• AIM OF THE EXERCISE: From the data below, set down exactly the lines between the one holding "wall art: present [105,103,186,188]" and the one holding "framed print: present [451,121,481,160]", inclusive, and no others.

BEGIN LISTED RECORDS

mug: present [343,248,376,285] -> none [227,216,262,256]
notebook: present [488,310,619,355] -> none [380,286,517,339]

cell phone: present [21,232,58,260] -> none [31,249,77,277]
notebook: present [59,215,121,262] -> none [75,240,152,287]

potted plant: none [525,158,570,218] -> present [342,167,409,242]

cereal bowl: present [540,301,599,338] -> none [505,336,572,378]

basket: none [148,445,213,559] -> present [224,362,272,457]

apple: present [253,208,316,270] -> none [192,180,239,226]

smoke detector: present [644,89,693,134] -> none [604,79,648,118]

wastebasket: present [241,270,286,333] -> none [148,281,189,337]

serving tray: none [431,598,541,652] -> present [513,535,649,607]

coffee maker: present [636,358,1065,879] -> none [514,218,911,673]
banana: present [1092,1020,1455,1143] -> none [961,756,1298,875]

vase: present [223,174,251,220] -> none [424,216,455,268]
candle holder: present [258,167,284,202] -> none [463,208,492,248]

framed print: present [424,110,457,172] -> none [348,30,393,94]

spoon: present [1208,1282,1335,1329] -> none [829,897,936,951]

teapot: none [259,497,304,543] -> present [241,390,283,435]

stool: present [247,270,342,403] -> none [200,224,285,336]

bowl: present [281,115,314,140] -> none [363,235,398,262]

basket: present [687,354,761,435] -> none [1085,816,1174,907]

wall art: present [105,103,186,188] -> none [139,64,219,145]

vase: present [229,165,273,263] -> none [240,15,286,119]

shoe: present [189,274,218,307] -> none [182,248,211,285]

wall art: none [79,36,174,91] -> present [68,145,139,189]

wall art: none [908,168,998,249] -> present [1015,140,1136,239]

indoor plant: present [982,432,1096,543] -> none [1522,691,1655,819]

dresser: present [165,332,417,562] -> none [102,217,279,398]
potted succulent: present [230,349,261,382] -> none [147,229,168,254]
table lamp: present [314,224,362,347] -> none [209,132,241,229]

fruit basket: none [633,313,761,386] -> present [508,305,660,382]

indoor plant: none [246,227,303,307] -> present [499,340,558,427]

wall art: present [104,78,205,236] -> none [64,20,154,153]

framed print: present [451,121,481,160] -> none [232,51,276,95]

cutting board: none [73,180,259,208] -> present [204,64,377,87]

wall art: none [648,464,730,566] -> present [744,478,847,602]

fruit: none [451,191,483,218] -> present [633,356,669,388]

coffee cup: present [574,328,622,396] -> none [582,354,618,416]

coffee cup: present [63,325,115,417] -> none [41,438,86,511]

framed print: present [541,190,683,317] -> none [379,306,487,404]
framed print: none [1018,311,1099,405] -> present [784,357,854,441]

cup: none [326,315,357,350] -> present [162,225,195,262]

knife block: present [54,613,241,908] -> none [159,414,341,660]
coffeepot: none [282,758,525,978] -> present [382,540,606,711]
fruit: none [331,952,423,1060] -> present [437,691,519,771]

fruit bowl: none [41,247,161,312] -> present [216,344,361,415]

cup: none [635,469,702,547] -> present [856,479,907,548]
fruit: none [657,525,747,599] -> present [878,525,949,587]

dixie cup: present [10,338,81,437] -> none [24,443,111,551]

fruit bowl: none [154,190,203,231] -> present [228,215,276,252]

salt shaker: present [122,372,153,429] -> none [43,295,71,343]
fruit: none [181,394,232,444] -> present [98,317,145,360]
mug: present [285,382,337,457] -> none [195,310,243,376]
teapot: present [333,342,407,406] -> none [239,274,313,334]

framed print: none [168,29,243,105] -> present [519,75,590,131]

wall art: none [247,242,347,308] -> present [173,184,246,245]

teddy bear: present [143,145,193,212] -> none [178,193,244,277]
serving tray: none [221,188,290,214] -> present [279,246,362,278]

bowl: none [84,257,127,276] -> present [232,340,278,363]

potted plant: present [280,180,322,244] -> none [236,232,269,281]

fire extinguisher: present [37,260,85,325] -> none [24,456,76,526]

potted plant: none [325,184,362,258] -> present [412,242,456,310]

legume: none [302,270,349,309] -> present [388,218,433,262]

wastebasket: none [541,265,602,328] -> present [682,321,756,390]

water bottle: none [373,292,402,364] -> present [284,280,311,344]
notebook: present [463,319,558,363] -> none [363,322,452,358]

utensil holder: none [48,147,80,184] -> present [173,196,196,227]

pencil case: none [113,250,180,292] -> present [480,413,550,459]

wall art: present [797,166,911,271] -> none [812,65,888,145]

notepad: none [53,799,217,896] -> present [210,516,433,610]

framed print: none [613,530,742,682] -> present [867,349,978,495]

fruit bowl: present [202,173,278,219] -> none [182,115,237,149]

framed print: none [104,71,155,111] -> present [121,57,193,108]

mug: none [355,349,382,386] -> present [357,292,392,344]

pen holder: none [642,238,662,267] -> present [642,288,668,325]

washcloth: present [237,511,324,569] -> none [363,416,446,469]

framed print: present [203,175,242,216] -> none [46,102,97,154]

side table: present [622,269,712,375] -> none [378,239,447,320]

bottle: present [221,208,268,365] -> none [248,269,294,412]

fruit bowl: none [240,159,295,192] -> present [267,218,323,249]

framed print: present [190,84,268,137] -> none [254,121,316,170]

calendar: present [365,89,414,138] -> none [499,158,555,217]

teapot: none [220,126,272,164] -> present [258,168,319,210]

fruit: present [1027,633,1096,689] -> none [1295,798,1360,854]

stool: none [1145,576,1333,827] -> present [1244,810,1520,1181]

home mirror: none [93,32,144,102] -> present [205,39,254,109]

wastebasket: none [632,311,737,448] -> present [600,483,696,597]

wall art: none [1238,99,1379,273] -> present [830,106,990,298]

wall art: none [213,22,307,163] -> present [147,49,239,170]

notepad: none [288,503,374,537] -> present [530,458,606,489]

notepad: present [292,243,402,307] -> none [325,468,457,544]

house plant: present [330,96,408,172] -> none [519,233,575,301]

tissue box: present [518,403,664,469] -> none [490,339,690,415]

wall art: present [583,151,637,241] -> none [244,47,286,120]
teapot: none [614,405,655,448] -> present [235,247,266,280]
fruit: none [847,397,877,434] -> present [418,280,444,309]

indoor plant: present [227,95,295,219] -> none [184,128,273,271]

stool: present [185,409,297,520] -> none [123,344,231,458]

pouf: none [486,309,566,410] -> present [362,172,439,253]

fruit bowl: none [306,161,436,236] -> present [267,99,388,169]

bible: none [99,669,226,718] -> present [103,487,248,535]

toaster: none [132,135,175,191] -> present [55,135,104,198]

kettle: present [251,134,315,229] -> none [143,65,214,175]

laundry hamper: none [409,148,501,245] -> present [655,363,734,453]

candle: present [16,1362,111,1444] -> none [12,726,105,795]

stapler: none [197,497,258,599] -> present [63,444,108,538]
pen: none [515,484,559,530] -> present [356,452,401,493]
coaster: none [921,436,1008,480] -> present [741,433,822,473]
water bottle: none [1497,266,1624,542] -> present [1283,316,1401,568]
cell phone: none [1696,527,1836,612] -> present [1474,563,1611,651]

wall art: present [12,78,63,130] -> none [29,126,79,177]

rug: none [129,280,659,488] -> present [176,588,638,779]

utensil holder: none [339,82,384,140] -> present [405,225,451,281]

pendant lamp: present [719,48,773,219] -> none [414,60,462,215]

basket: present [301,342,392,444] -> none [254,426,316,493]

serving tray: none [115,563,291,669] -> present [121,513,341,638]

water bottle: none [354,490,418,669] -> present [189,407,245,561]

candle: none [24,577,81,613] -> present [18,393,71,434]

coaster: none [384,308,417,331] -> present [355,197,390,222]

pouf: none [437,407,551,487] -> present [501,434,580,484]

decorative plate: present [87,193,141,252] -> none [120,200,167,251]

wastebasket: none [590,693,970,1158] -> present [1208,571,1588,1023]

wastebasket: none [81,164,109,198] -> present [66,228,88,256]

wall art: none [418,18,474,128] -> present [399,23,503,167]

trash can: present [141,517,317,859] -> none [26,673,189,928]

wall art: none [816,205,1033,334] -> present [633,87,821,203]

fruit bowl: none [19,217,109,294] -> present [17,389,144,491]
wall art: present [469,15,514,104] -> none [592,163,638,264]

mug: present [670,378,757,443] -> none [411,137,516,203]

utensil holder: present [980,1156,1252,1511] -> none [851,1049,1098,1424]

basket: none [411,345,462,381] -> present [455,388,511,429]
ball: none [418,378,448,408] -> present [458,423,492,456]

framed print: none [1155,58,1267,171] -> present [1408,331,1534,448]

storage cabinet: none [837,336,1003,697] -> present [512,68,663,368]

END LISTED RECORDS

• RESPONSE TO THIS EXERCISE:
wall art: present [105,103,186,188] -> none [139,64,219,145]

vase: present [229,165,273,263] -> none [240,15,286,119]

shoe: present [189,274,218,307] -> none [182,248,211,285]

wall art: none [79,36,174,91] -> present [68,145,139,189]

wall art: none [908,168,998,249] -> present [1015,140,1136,239]

indoor plant: present [982,432,1096,543] -> none [1522,691,1655,819]

dresser: present [165,332,417,562] -> none [102,217,279,398]
potted succulent: present [230,349,261,382] -> none [147,229,168,254]
table lamp: present [314,224,362,347] -> none [209,132,241,229]

fruit basket: none [633,313,761,386] -> present [508,305,660,382]

indoor plant: none [246,227,303,307] -> present [499,340,558,427]

wall art: present [104,78,205,236] -> none [64,20,154,153]

framed print: present [451,121,481,160] -> none [232,51,276,95]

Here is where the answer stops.